Nicole sorriu, sem ânimo. Tomou um gole do café e escorou no encosto da cadeira. 

— Tudo bem. Se vamos começar algo juntas, é melhor que saiba onde está se metendo —balançou ombros, mas seus olhos ainda demonstravam profunda tristeza. — É isso que você quer, não é? Construir algo comigo?

— Ainda tem dúvidas disso?

— É só que… Nós duas, juntas, parece tão bom, que ainda tenho medo de que não seja real.

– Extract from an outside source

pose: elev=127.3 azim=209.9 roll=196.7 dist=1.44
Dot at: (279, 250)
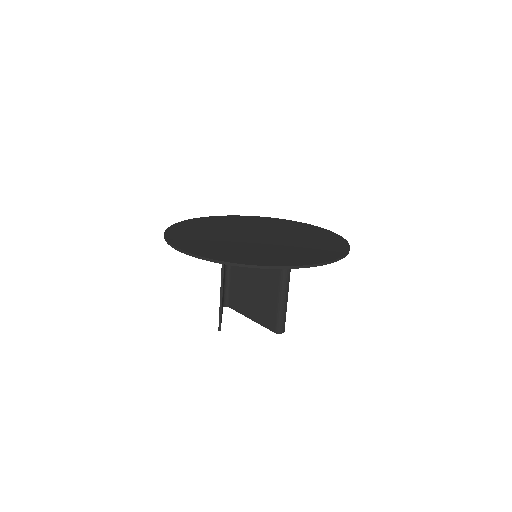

Aléxia esticou o braço sobre a mesa e alcançou a mão dela, garantindo:

— É real! Não joguei palavras no vento ontem, Nicole. Eu quero construir um relacionamento com você, forte e duradouro. Quero estar ao seu lado, enquanto você quiser estar ao meu. E não vou mentir, eu estou tão apavorada quanto ansiosa por isso.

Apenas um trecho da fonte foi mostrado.